(Quiz items based on charts)
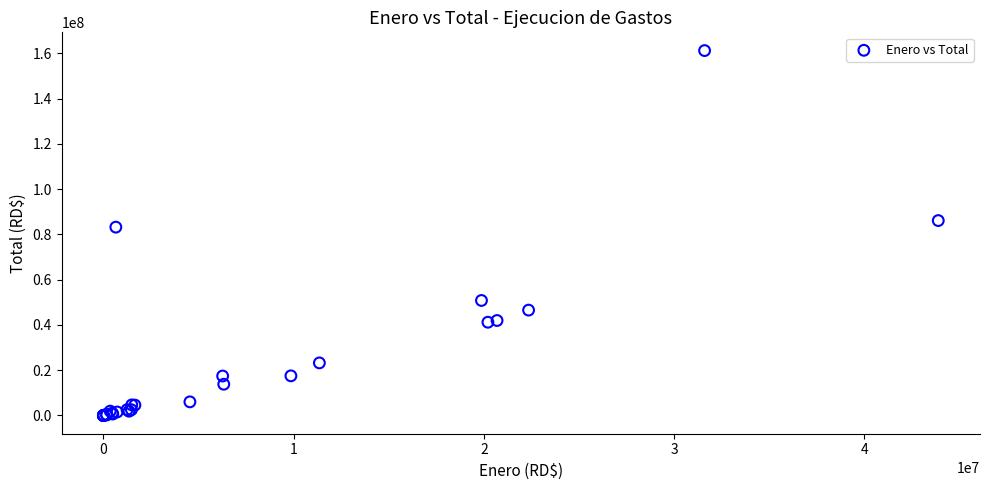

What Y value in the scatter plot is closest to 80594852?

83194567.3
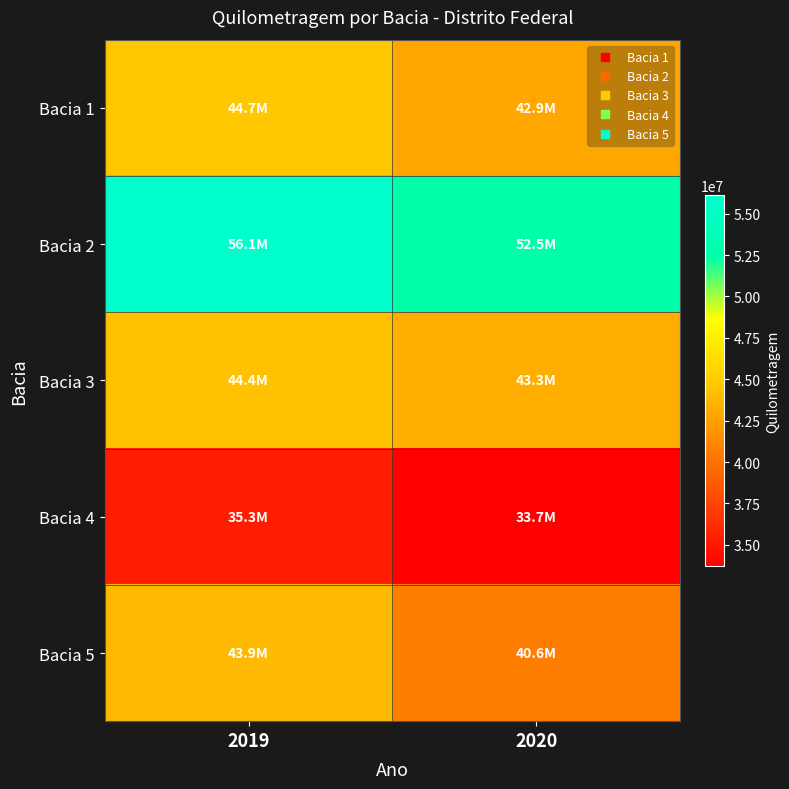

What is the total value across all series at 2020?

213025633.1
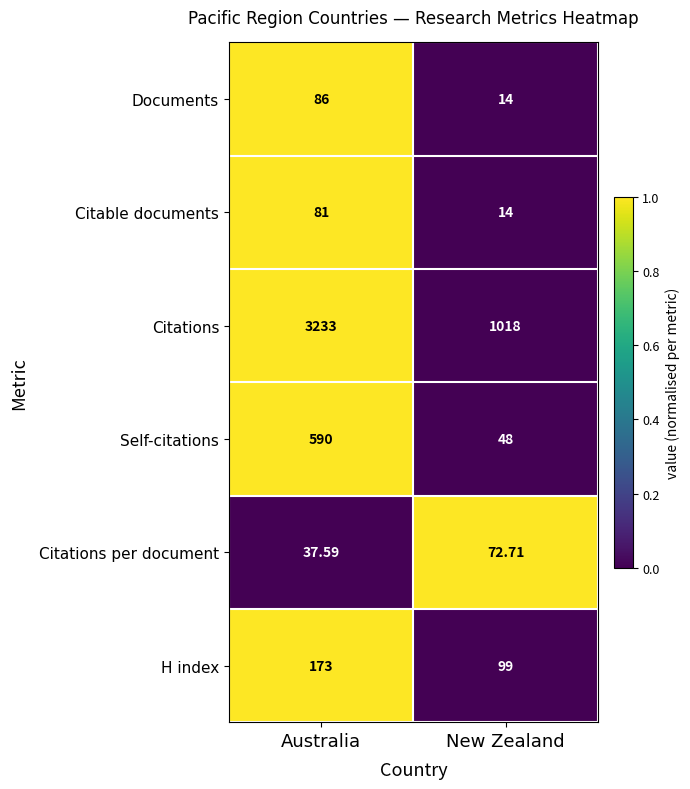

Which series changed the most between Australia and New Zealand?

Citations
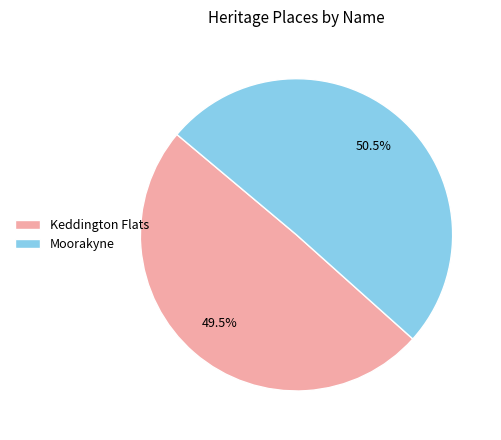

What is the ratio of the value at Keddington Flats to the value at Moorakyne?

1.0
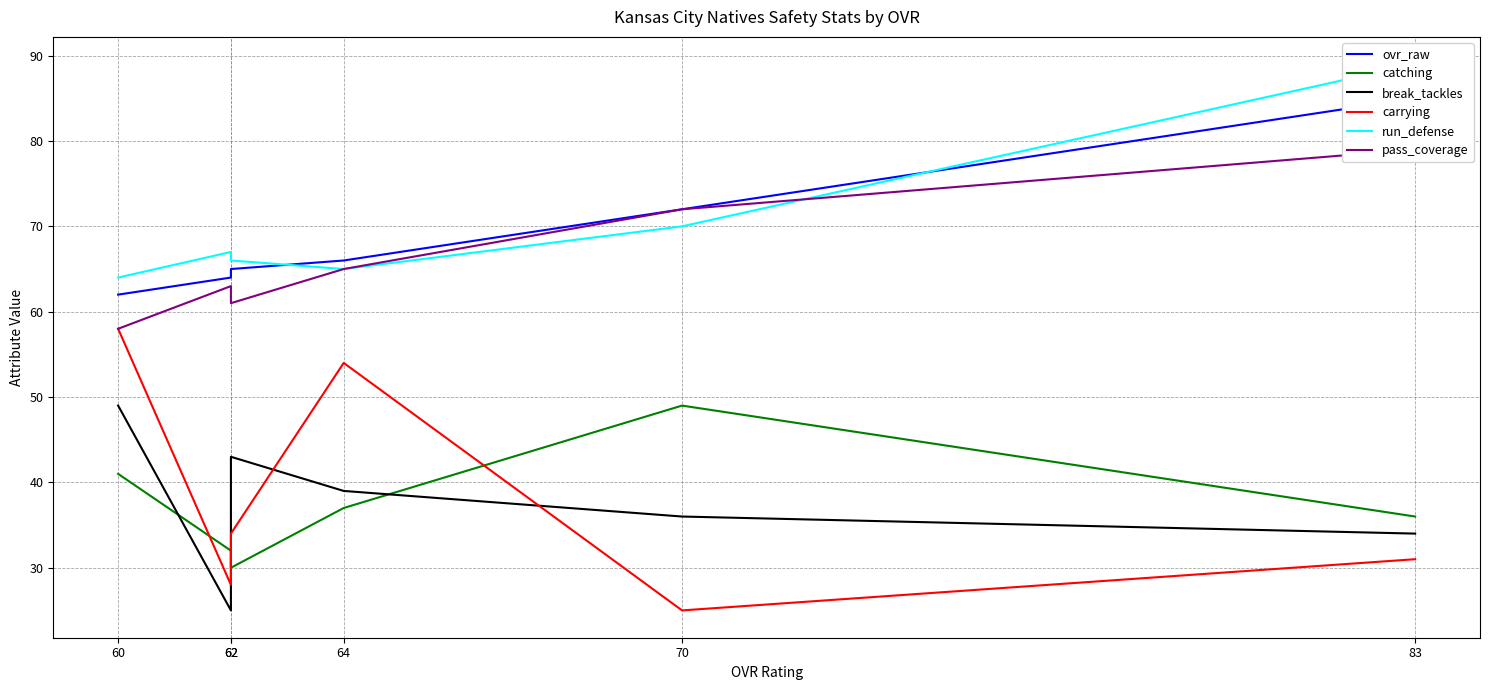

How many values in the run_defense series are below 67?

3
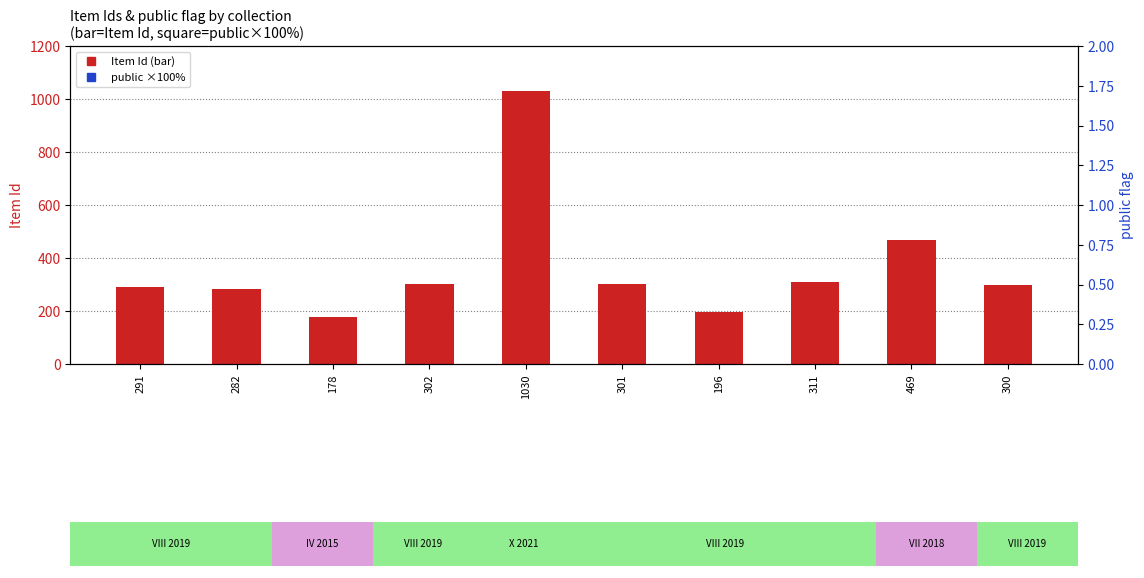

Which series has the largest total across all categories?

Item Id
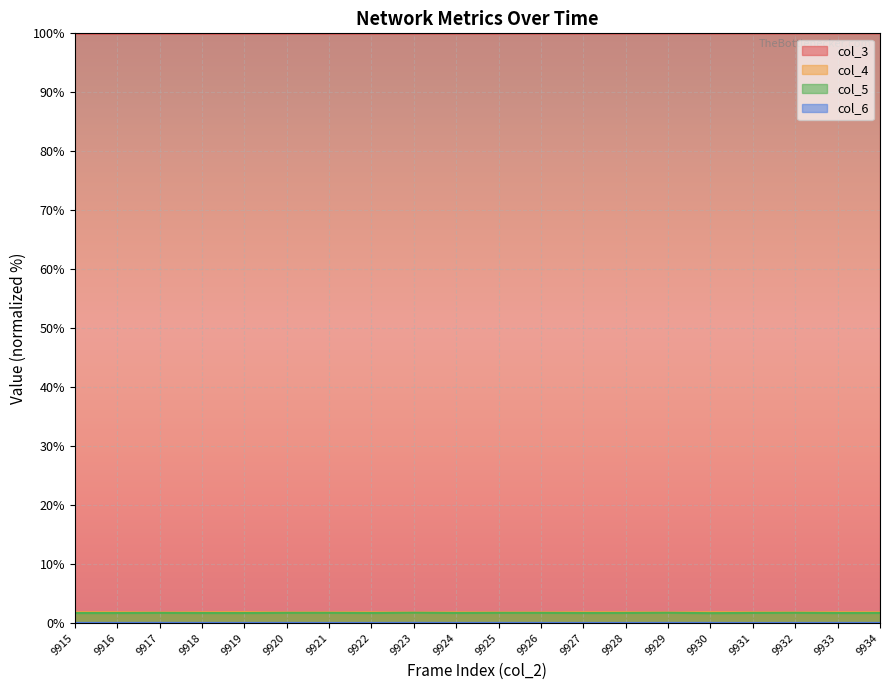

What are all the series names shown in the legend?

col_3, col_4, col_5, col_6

__Exercise aim__:
Gather every line of the material that contains the word "What", and copy each of those lines in full.

__Solution to this exercise__:
What Y value in the scatter plot is closest to 80594852?
What is the total value across all series at 2020?
What is the ratio of the value at Keddington Flats to the value at Moorakyne?
What are all the series names shown in the legend?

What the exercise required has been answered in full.